In order to construct a nuclear periodic table, we first arrange the elements with the proton magic numbers in the same column. Those are: He (Z = 2), O (Z = 8), Ca (Z = 20), Ni (Z = 28), Sn (Z = 50), and Pb (Z = 82). Zr (Z = 40) often shows behavior similar to the magic nuclei due to the sub-shell closure at Z = 40 (see Fig. 1; Garcia-Ramos and Heyde 2019), and we also include it in the same column. Even though the magic numbers may change in neutron-rich nuclei when the number of neutrons is much larger than the number of protons (Steppenbeck et al. 2013; Otsuka et al. 2020), in this paper we consider only those nuclei which are close to the beta-stability line and do not consider such effect. Though the heaviest element discovered so far is Oganessson (Z = 118), the proton magic number after Z = 82 is currently unknown. Theoretical calculations based on the so called macroscopic–microscopic approach carried out in the 1960s have predicted that the proton shell closure deviates from Z = 126 due to the Coulomb interaction among protons, and appears at Z = 114 together with the neutron shell closure at N = 184 (Sobiczewski et al. 1966; Nilsson et al. 1968). Here, the proton shell closure at Z = 114 is obtained by filling the 2f7/2, 1h9/2, and 1i13/2 orbitals above the Z = 82 magic number (see Fig. 1). The region around this nucleus, 298114
Fl184, has been called the island of stability, providing an important motivation to explore superheavy elements. More recent calculations have predicted different proton shell closures (Z = 114, 120, or 126) depending on a theoretical model employed, even though the neutron shell closure at N = 184 is more robust (Bender et al. 1999). In this paper, we choose the traditional proton magic number, Z = 114, for superheavy elements and arrange Fl below Pb in the nuclear periodic table.

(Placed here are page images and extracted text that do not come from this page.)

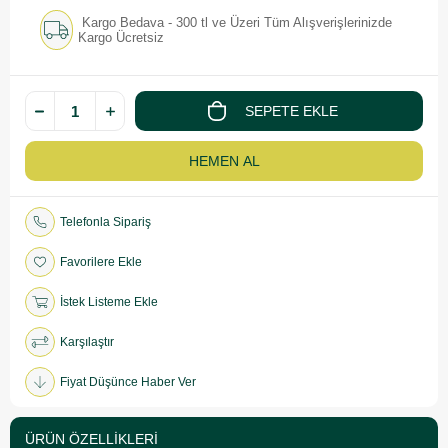
Kargo Bedava - 300 tl ve Üzeri Tüm Alışverişlerinizde
Kargo Ücretsiz
Telefonla Sipariş
Favorilere Ekle
İstek Listeme Ekle
Karşılaştır
Fiyat Düşünce Haber Ver
ÜRÜN ÖZELLIKLERI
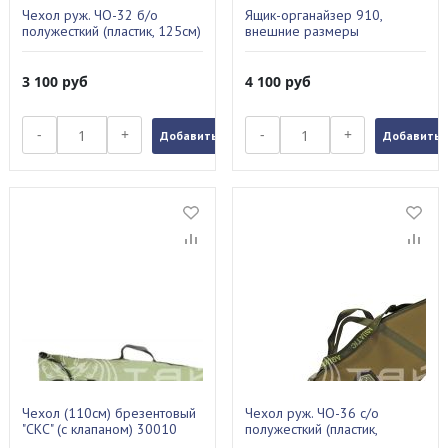
Чехол руж. ЧО-32 б/о
Ящик-органайзер 910,
полужесткий (пластик, 125см)
внешние размеры
350*200*340мм ORT-TB-910
3 100
руб
4 100
руб
-
+
-
+
Добавить в заказ
Добавить в
Чехол (110см) брезентовый
Чехол руж. ЧО-36 с/о
"СКС" (с клапаном) 30010
полужесткий (пластик,
120х27 см)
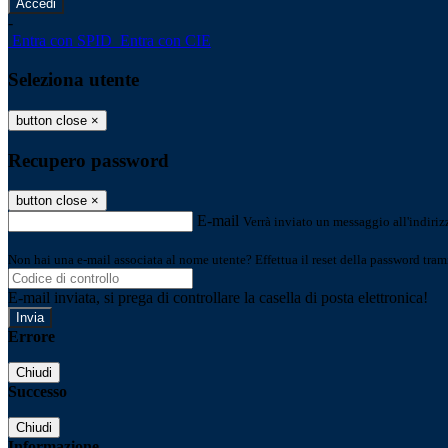
-
Entra con SPID
Entra con CIE
Seleziona utente
button close
×
Recupero password
button close
×
E-mail
Verrà inviato un messaggio all'indirizz
Non hai una e-mail associata al nome utente? Effettua il reset della password tram
E-mail inviata, si prega di controllare la casella di posta elettronica!
Errore
Chiudi
Successo
Chiudi
Informazione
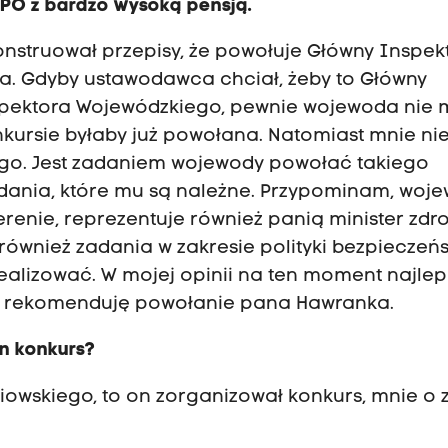
PO z bardzo wysoką pensją.
struował przepisy, że powołuje Główny Inspekt
a. Gdyby ustawodawca chciał, żeby to Główny
pektora Wojewódzkiego, pewnie wojewoda nie 
nkursie byłaby już powołana. Natomiast mnie ni
go. Jest zadaniem wojewody powołać takiego
zadania, które mu są należne. Przypominam, woj
erenie, reprezentuje również panią minister zdr
ównież zadania w zakresie polityki bezpieczeń
alizować. W mojej opinii na ten moment najlep
ęc rekomenduję powołanie pana Hawranka.
en konkurs?
iowskiego, to on zorganizował konkurs, mnie o 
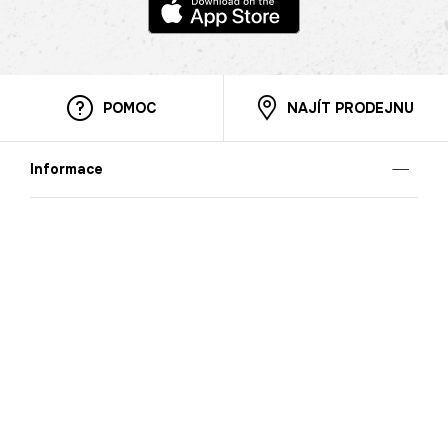
POMOC
NAJÍT PRODEJNU
Informace
O nás
Mobilní aplikace
Podmínky pro prezentaci zboží
Blog
Kontakt
Bezpečnost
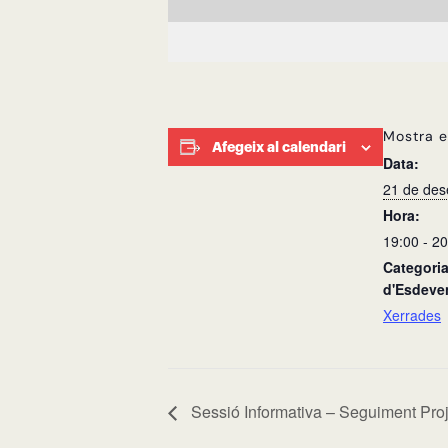
Mostra e
Afegeix al calendari
Data:
21 de de
Hora:
19:00 - 2
Categori
d'Esdeve
Xerrades
Sessió Informativa – Seguiment Pro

After we set up the column for the magic and semi-magic nuclei, we next arrange other nuclei according to the nuclear shell structure shown in Fig. 1. The ordering of each single-particle level within shells depends on the number of neutrons. Moreover, for open shell nuclei, those single-particle levels are occupied only partially due to the pairing correlation. In mid-shell nuclei, nuclei may even be deformed, yielding a deformed mean-field potential. In that situation, the single-particle levels shown in Fig. 1, which are based on a spherical mean-field potential, lose their clear physical meaning. We therefore consider a group of single-particle levels within each shell, instead of treating each single-particle level individually.
Figure 2 shows the nuclear periodic table so constructed. The elements shown in round-corner boxes are the ones in which the nucleus is statically deformed in the ground state. Here, we regard that a nucleus is deformed when the absolute value of the quadrupole deformation parameter, β2, is larger than 0.15. The deformation parameter β2 is related to the angle dependent radius of a nucleus given by
$$R\left( \theta \right) \, = R_{0} \left( {1 + \beta_{2} Y_{20} \left( \theta \right)} \right),$$
where R0 is the radius of the sphere and Y20 is the spherical harmonics. Here, we have assumed that a nucleus has axial symmetric shape and took the symmetric axis to be the z-axis (θ = 0). For each element, we choose the most abundant nucleus and estimate the deformation parameter using the theoretical calculations by Möller et al. (2016). We note that the resultant periodic table will be almost the same even if we choose the deepest bound isotopes. For the elements lighter than N, we regard the elements Li, Be, B, and C as deformed due to the well-known alpha-particle structure of atomic nuclei. The elements with the white symbols are unstable elements, that is, elements for which all the isotopes are unstable.
In Fig. 2, one can immediately see that the elements in the vicinity of the shell closures are all spherical, while the deformation is developed in the mid-shell regions. The former elements can be interpreted in terms of one or two proton holes outside the shell closures, and it may be meaningful to arrange them in the same columns. In Appendix, we show another representation of this table with coloring for different orbitals l based on the energy levels in Fig. 1.
Because of particle-hole symmetry, it may be more appropriate to rearrange the elements symmetrically around the shell closures. This is done in Fig. 3, in which the magic and the semi-magic nuclei are placed in the center of the periodic table. Its paper model, inspired by a similar spiral model of the atomic periodic table “Elementouch” (Maeno 2002), is shown in Fig. 4. One can see that many elements with one additional proton to the shell closures are spherical in the ground state, even though Li and Cu show deformation, the latter of which is caused by a correlation between the neutrons in Cu and the valence proton. For the nuclei with two valence protons outside the closed shells, the nuclei tend to be deformed due either to the alpha-particle structure (Be and Ne) or to the fact that the neutron is in the mid-shell (Zn and Mo).